Cincinnati veterans celebrate new law focused on helping service members succeed

Cincinnati vets celebrate new law focused on helping servicemembers succeed.png
Posted at 7:10 PM, Oct 26, 2020
and last updated 2020-10-26 20:00:36-04

A studyreleased by The U.S. Department of Veterans Affairs speculates approximately 20 veterans will have committed suicide by the end of the day.

“Suicide, frankly, is the ultimate symptom of a root cause of a bad or incomplete or unsatisfactory transition," said Army veteran and military transition expert Matthew Louis. "Through our research and writing, we've proven that point."

That transition process has changed a lot over the years. Like any plan put in place, there are always areas that can use improvements.

“VA and Department of Defense committees, they want to revamp TAP (the Transition Assistance Program) again,” said Nate Pelletier, Army veteran and military transition expert.

The TAP program is designed to help service members transition back into the civilian world during the last 12 months of their time in the service.

Pelletier and Louis want to help the VA revamp the TAP program to better serve our veterans and also link the Department of Defense into the process in a more proactive manner. A main component to help with the transition is tied to a nationwide collaboration with organizations or hubs to help with the hand-off.

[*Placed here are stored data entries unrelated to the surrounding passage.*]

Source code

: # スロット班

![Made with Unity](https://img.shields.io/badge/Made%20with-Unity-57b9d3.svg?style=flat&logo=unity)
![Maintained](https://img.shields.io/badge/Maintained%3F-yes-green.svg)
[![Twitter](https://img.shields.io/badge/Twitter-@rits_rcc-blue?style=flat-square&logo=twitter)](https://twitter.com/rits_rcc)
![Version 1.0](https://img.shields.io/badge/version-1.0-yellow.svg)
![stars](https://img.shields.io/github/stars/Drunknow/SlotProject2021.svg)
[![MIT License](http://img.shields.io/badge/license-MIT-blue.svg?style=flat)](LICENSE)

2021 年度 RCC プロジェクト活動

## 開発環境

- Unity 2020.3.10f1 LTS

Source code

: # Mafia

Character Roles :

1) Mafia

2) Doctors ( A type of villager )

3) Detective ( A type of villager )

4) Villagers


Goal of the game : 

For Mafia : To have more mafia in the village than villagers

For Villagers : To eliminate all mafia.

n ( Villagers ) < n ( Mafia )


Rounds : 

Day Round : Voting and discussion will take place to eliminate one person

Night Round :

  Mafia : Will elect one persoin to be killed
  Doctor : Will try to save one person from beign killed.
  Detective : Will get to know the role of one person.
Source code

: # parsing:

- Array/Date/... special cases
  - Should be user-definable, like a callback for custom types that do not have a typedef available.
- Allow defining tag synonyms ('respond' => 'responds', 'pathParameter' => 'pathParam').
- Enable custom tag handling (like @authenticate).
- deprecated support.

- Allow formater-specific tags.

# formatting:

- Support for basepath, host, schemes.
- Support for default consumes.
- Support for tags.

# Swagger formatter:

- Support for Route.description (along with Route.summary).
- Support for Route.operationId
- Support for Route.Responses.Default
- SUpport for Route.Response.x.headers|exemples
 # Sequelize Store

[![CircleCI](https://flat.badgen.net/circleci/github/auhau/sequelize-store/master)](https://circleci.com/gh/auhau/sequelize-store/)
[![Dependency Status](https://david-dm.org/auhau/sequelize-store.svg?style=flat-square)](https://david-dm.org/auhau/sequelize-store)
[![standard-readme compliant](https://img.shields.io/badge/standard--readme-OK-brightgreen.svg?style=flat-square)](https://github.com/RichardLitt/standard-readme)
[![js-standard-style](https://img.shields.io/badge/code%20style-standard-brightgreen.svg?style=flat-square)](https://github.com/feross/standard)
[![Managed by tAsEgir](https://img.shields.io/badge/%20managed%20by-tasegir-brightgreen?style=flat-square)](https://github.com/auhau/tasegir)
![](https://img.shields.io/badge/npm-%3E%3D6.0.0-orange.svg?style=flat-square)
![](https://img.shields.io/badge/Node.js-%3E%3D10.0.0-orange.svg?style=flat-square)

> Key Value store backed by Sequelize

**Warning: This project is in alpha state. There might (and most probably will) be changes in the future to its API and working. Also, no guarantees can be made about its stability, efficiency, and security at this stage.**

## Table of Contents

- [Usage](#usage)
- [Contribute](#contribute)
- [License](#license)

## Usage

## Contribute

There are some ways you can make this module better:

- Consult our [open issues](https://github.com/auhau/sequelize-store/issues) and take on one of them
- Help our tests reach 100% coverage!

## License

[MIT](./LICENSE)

“To work upstream with a service member prior to them leaving the military up to 18 months,” Pelletier said. “That allows those enterprises to work upstream -- coach, guide, counsel those individuals to be prepared for that transition -- such that by the time they hit their community downstream, they can be positioned for a college or a career or whatever it is that they're going to go do.”

For the past several years in Cincinnati, Pelletier helped flesh out the process working within the organization Tri-State Veterans Community Alliance or TVCA. Though now dissolved, it was a working prototype for what he and his team want to see rolled out nationwide.

Two years ago, Pelletier was on a good path to get to the next step and had support from legislators.

“In 2018, we thought we were moving this forward. We ran into sequestration, then we ran into an election, then we ran into all the other bills on the table to be signed into law, then we ran into COVID-19,” said Pelletier.

Despite 2020 being a strange year after all of those hurdles, he got the word that his team’s concept got the helping hand they’ve been waiting for. On Oct.17, the Commander John Scott Hannon Veterans Mental Health Care Improvement Act of 2019 was signed into law by President Donald Trump.

“Although the headline is suicide, part of its sections speak to a grant of varying amounts, but up to three quarters of a million dollars over a three- to five-year time period, that enables this nationwide network of veteran collaboratives to thrive to scale,” explained Louis. “And to act as that conduit to enable the warm hand-off from military to local communities all around the country. That's the big win.”

He and Pelletier point out that the funding portion of this process is the biggest factor to make significant change.

“The big part of this is connecting to the Department of Defense more completely," Pelletier said. "Now we have this resource to do it -- and there's a huge, I think, cultural momentum towards readdressing TAP. And we intend to intercept that in a big way."

The two are taking a short pause to reflect on the win, but said they know the real work is just beginning to create the infrastructure and network of organizations across the country who can carry out the mission of helping veterans bridge the gap during transition and be successful once they’re complete.

“I look very much forward to a day when veteran suicide rates are something that we don't need to talk about. And that veteran talent is finding their ultimate end in full employment and career fields of their choosing,” said Louis.